ESLint’s Technical Steering Committee (TSC) decided to open up ESLint and go the route of language plugins, as they had observed plugins linting other languages, like GraphQL and HTML from within ESLint in inefficient and error-prone ways. Allowing for official and community supported plugins makes it possible for the project to leverage expertise from various ecosystems in order to support linting across a wider range of languages.

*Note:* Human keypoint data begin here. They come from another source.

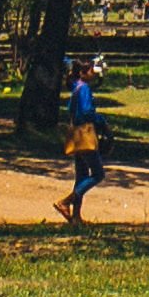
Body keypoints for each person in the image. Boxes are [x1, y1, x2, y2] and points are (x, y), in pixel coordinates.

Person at [57, 61, 106, 225]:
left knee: (82, 175)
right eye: (92, 71)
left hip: (76, 136)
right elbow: (87, 112)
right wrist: (101, 121)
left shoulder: (76, 88)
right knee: (98, 174)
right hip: (85, 135)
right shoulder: (84, 88)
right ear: (82, 73)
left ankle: (76, 217)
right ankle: (67, 201)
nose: (95, 74)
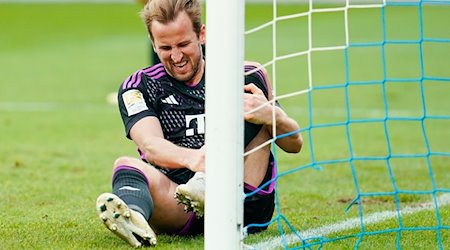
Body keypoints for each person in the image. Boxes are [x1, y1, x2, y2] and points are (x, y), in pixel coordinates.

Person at [95, 0, 303, 247]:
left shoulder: (245, 74)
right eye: (165, 47)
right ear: (153, 43)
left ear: (202, 34)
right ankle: (135, 217)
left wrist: (273, 116)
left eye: (183, 44)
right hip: (182, 203)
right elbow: (151, 145)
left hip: (244, 201)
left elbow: (294, 145)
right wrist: (198, 161)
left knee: (247, 105)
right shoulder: (139, 87)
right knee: (125, 165)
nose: (176, 56)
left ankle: (204, 185)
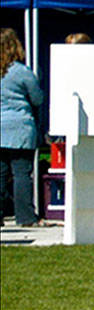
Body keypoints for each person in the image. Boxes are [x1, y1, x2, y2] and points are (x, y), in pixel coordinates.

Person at [0, 28, 45, 227]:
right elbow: (37, 98)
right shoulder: (22, 72)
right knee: (21, 174)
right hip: (20, 127)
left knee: (0, 174)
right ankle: (25, 217)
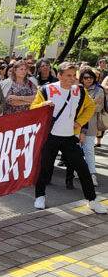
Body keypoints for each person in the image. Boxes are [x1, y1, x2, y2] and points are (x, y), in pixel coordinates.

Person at [31, 62, 106, 214]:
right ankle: (40, 196)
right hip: (50, 136)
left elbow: (90, 107)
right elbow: (32, 109)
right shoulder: (46, 90)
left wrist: (79, 122)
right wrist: (44, 104)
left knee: (83, 170)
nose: (72, 79)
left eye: (74, 75)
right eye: (68, 75)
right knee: (44, 169)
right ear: (59, 75)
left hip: (69, 137)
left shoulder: (79, 91)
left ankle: (92, 200)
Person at [66, 68, 104, 188]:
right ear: (81, 78)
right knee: (77, 150)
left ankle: (92, 174)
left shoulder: (99, 90)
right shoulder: (76, 88)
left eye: (91, 78)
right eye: (86, 77)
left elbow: (98, 108)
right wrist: (92, 103)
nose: (88, 80)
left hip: (90, 124)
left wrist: (89, 105)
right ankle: (79, 172)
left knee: (88, 149)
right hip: (75, 124)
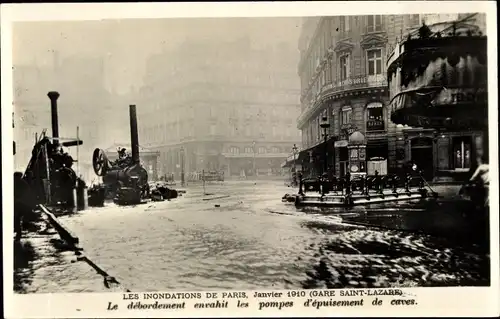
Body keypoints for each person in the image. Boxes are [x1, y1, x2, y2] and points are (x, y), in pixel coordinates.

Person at [14, 172, 36, 240]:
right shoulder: (23, 183)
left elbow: (26, 194)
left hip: (21, 203)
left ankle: (19, 232)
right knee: (16, 218)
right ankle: (19, 231)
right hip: (21, 204)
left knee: (16, 217)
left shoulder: (21, 183)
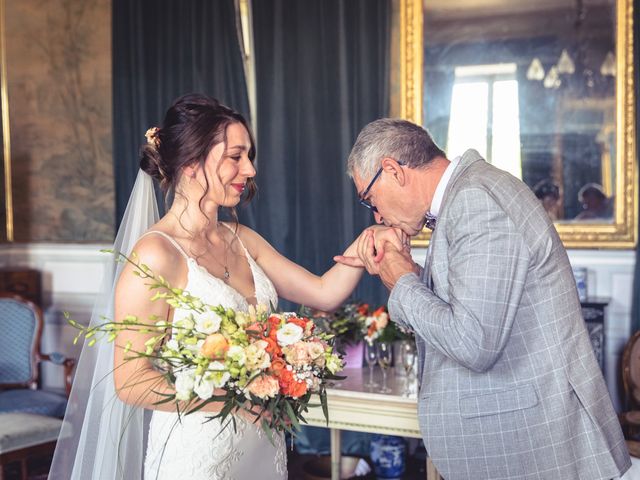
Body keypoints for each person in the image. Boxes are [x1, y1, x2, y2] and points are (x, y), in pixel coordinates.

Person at [50, 94, 404, 480]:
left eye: (248, 155)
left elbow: (323, 292)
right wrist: (233, 402)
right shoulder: (156, 255)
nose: (249, 169)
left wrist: (369, 238)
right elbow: (131, 381)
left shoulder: (242, 238)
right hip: (197, 453)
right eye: (235, 156)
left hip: (260, 445)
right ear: (190, 162)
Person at [336, 118, 631, 480]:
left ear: (393, 170)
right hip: (518, 442)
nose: (378, 216)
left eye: (370, 201)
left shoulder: (476, 201)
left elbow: (474, 342)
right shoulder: (472, 195)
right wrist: (408, 273)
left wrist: (401, 281)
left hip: (533, 448)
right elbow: (465, 318)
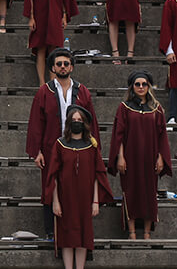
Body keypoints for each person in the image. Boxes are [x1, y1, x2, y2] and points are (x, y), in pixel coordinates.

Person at [26, 48, 97, 238]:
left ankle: (76, 231)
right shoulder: (44, 91)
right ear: (53, 67)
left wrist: (93, 147)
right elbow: (35, 124)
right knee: (51, 186)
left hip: (79, 147)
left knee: (76, 187)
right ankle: (51, 231)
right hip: (51, 148)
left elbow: (92, 123)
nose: (63, 67)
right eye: (59, 64)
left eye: (66, 64)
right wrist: (37, 152)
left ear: (72, 66)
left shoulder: (82, 91)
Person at [47, 105, 113, 267]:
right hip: (65, 198)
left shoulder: (92, 146)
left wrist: (95, 201)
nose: (77, 123)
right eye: (74, 120)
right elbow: (53, 175)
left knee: (83, 236)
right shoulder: (60, 145)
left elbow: (98, 174)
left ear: (85, 123)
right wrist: (55, 201)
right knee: (68, 237)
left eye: (80, 120)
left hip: (86, 198)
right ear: (69, 123)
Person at [108, 71, 172, 239]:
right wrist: (120, 157)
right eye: (138, 84)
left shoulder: (156, 109)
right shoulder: (124, 107)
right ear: (132, 87)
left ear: (149, 86)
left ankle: (146, 233)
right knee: (131, 191)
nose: (141, 87)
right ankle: (132, 232)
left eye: (144, 84)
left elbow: (162, 136)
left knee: (149, 193)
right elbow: (118, 135)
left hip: (150, 157)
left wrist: (160, 157)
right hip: (130, 157)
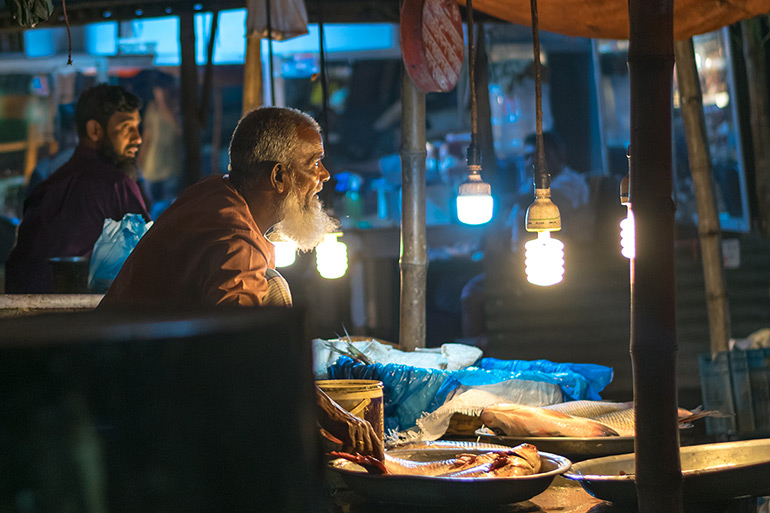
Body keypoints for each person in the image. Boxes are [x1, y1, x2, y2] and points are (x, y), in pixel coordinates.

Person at [99, 106, 384, 459]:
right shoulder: (236, 242)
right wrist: (327, 414)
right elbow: (246, 348)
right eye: (313, 164)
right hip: (131, 403)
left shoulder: (215, 193)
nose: (324, 175)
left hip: (121, 376)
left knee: (274, 287)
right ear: (279, 177)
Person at [5, 84, 151, 294]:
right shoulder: (116, 185)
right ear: (95, 131)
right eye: (127, 127)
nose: (137, 138)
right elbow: (152, 253)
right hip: (80, 318)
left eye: (137, 127)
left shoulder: (48, 186)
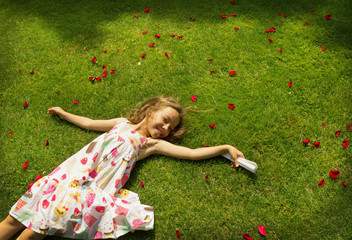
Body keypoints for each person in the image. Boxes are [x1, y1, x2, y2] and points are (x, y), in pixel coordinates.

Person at [0, 96, 244, 240]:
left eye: (171, 128)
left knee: (33, 233)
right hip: (64, 177)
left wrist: (224, 147)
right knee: (12, 221)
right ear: (150, 112)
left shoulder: (150, 145)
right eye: (165, 120)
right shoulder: (120, 124)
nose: (166, 129)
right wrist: (64, 114)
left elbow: (191, 154)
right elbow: (88, 123)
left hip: (83, 192)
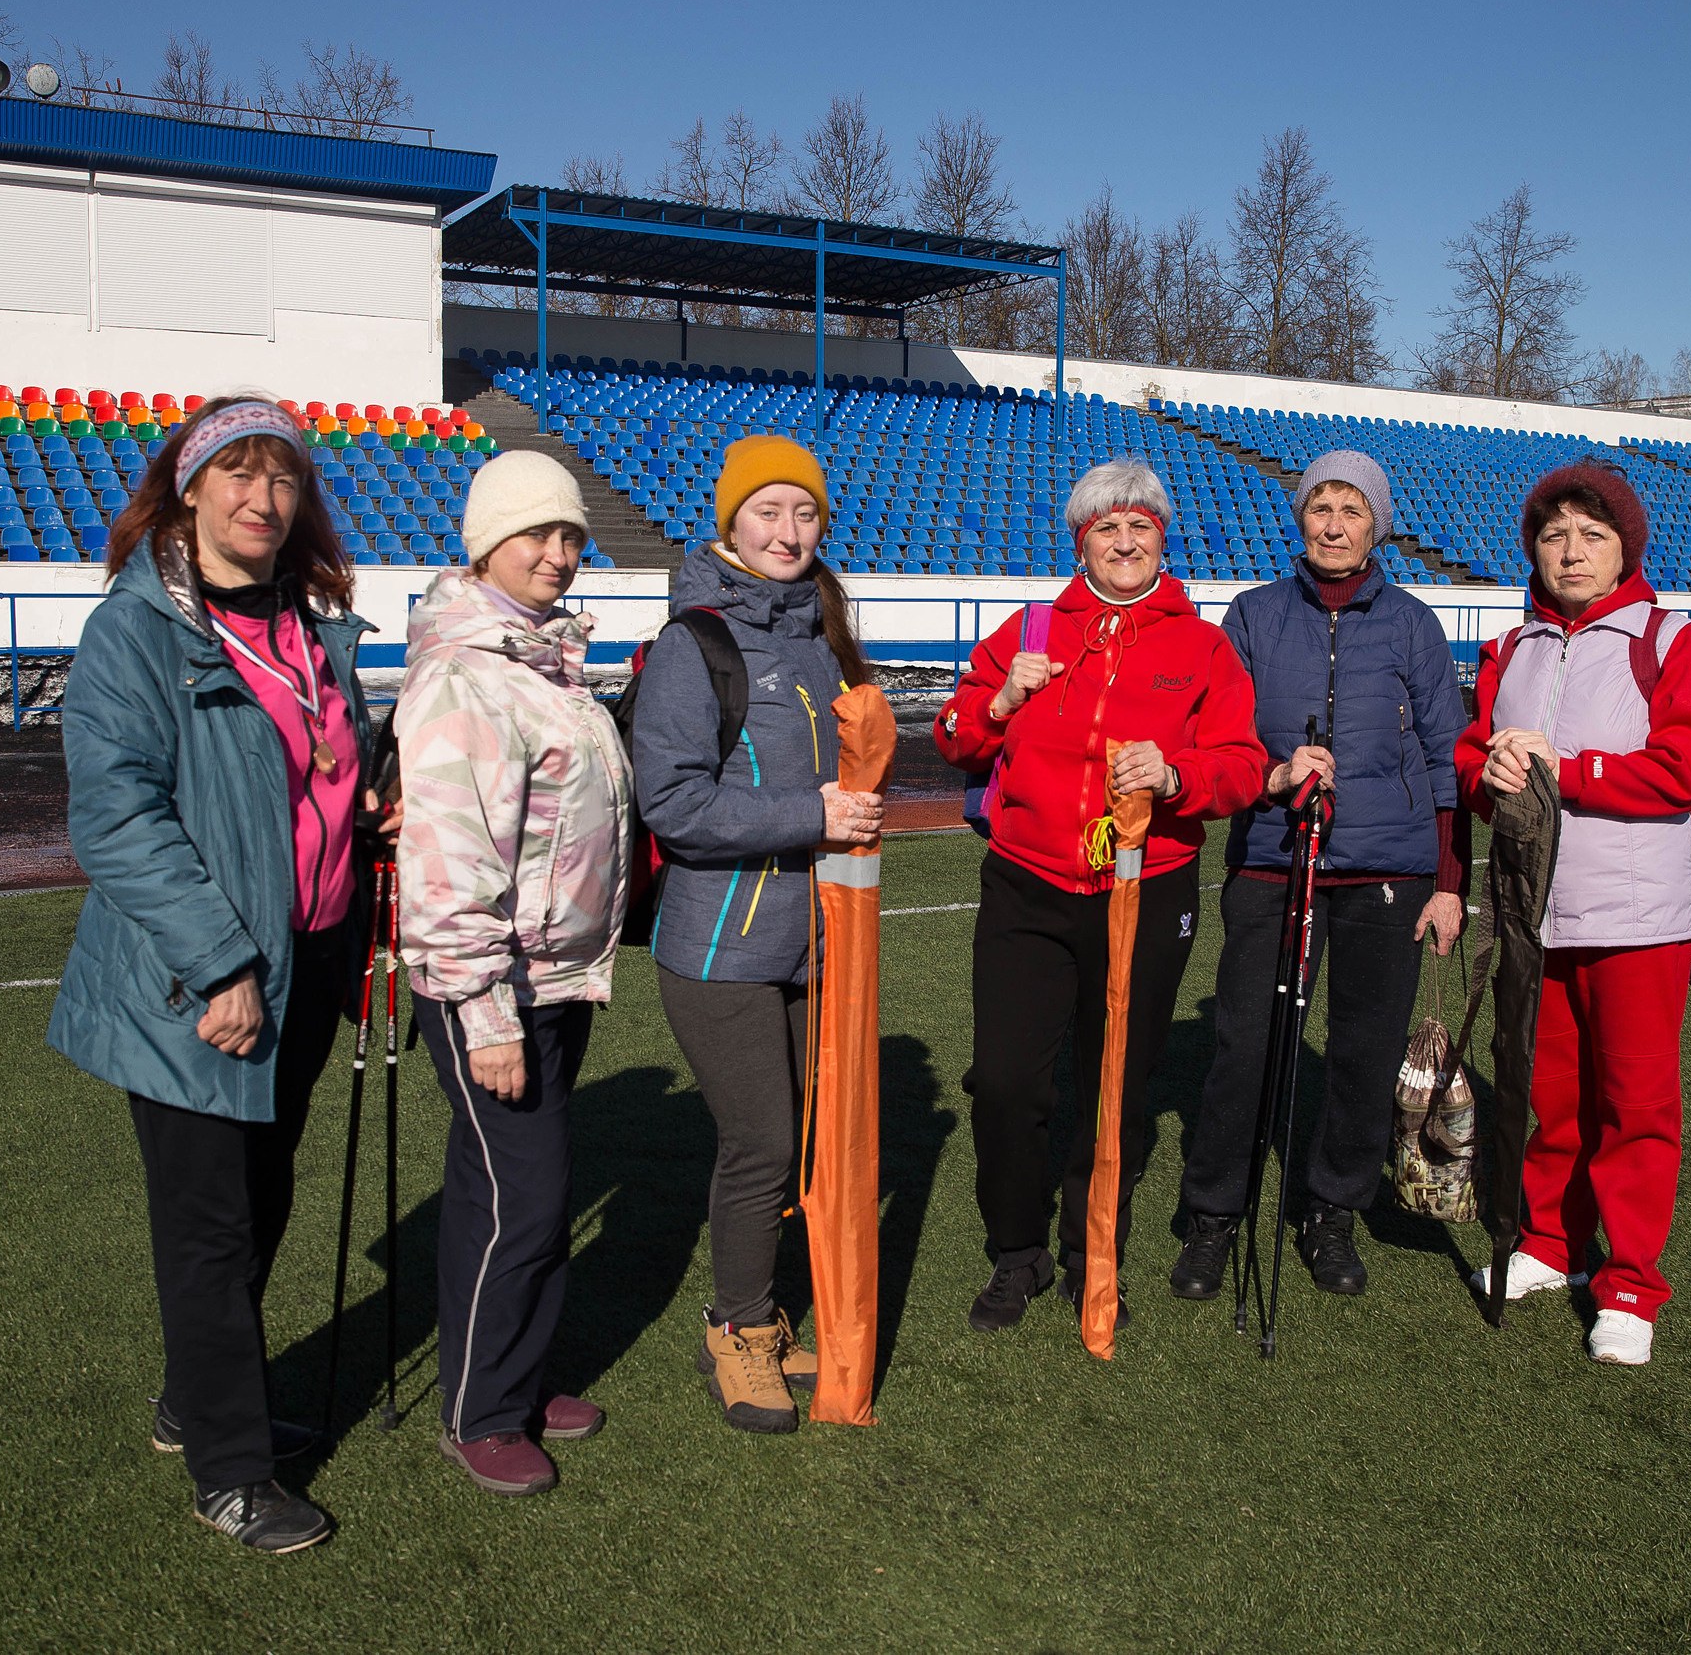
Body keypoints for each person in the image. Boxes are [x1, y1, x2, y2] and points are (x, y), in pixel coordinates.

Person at [49, 397, 381, 1554]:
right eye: (236, 474)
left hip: (309, 961)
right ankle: (232, 1473)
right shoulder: (135, 630)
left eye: (282, 480)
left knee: (265, 1196)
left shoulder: (307, 621)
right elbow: (117, 814)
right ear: (187, 488)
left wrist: (367, 803)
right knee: (210, 1222)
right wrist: (221, 962)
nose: (261, 500)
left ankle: (198, 1397)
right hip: (199, 984)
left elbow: (323, 766)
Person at [937, 459, 1267, 1333]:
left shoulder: (1202, 645)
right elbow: (955, 737)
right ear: (1080, 540)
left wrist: (1177, 774)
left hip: (1145, 888)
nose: (1125, 541)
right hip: (1029, 883)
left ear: (1164, 538)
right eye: (1105, 527)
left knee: (1115, 1084)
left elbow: (1242, 767)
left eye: (1141, 526)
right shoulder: (1032, 627)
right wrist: (1002, 700)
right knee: (1006, 1081)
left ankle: (1094, 1251)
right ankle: (1017, 1252)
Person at [1171, 451, 1471, 1302]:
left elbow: (1449, 759)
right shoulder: (1254, 616)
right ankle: (1213, 1214)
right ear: (1299, 519)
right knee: (1245, 1047)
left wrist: (1450, 881)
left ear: (1378, 525)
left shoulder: (1413, 623)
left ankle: (1332, 1207)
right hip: (1274, 860)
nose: (1334, 525)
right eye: (1321, 508)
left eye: (1352, 510)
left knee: (1364, 1052)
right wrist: (1273, 767)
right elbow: (1217, 737)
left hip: (1391, 870)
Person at [395, 451, 634, 1496]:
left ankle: (517, 1377)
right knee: (521, 1199)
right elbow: (449, 858)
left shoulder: (537, 657)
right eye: (536, 533)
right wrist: (485, 1012)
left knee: (511, 1189)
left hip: (551, 972)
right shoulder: (468, 671)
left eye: (571, 535)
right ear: (485, 540)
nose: (557, 552)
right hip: (492, 982)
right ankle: (479, 1412)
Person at [633, 434, 880, 1435]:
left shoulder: (822, 635)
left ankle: (764, 1311)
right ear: (729, 521)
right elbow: (673, 802)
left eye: (804, 513)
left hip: (814, 940)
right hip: (720, 944)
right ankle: (737, 1328)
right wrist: (810, 815)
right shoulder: (695, 642)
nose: (787, 531)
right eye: (767, 511)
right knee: (761, 1141)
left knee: (802, 1139)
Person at [1452, 459, 1691, 1366]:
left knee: (1635, 1104)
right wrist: (1482, 775)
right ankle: (1550, 1245)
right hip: (1537, 909)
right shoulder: (1510, 648)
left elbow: (1682, 770)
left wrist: (1571, 766)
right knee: (1550, 1093)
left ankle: (1632, 1284)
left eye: (1591, 537)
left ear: (1624, 551)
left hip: (1636, 915)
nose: (1570, 553)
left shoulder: (1669, 638)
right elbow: (1473, 761)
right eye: (1554, 535)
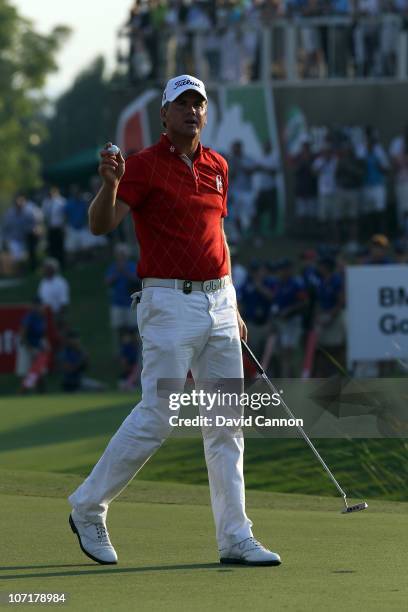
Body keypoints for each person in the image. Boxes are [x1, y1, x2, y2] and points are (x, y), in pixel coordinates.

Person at [68, 75, 281, 567]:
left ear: (206, 113)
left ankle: (235, 537)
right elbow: (101, 225)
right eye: (181, 103)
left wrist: (234, 304)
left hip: (219, 302)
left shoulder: (218, 167)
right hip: (168, 303)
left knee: (226, 424)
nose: (191, 110)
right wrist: (110, 185)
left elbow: (219, 235)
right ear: (163, 115)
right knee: (159, 415)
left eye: (198, 104)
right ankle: (87, 506)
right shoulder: (140, 167)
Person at [37, 258, 70, 324]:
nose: (45, 270)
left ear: (53, 269)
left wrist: (60, 316)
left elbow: (64, 301)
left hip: (56, 314)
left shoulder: (61, 282)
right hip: (44, 315)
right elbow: (39, 298)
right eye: (44, 268)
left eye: (47, 268)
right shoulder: (43, 283)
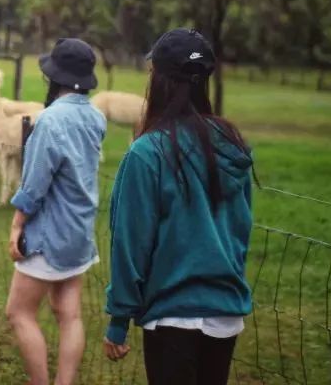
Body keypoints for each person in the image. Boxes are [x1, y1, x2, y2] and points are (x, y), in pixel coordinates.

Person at [103, 28, 254, 385]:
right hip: (225, 312)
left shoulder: (147, 152)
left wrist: (118, 318)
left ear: (159, 79)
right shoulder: (232, 145)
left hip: (172, 317)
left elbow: (131, 240)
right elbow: (241, 228)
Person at [5, 38, 107, 385]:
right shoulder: (95, 117)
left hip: (50, 235)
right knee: (69, 314)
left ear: (55, 76)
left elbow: (35, 185)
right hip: (80, 232)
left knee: (19, 312)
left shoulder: (49, 121)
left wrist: (17, 224)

Starting with JSON and Markdown made the most sense as both were among the top four requested languages to support when ESLint creator Nicholas Zakas asked on Twitter/Mastodon. JSON is ubiquitous in configuration files, data interchange, and API responses. This new official plugin helps validate the structure and syntax of JSON files to prevent runtime errors and enforces consistent formatting and styling rules across all JSON files in a project.
Similarly, Markdown is also a strong choice for one of the first language plugins, as it’s the lingua franca of documentation, README files, and content creation within repositories. ESLint's support for Markdown has the potential to enforce consistent formatting, heading structures, and link validations to maintain high-quality documentation.
These two plugins are intended to be examples of how contributors can write their own language plugins. ESLint has documented the process for creating one.
The RFC for language plugins indicates that the next officially supported plugins on the roadmap will be YAML and CSS, as both were among the top four most-requested languages in the community poll. They plan to use PostCSS as the parser and will investigate further for YAML, but these are still in the early stages.
When I asked Zakas if he sees ESLint branching out to support non-JS heavy ecosystems further into the future, he referred to the long-term goal stated in the announcement today, leaving the door open for any possibility.
“Linting languages other than JavaScript has been on the ESLint roadmap for a while, so it’s exciting to reach this milestone,” Zakas said. “Our long-term goal is to ensure that ESLint can lint any kind of file you might use in a web project, whether that be with officially supported language plugins or with community-written plugins. With JavaScript, JSON, and Markdown, we’re already well on our way towards achieving that goal.”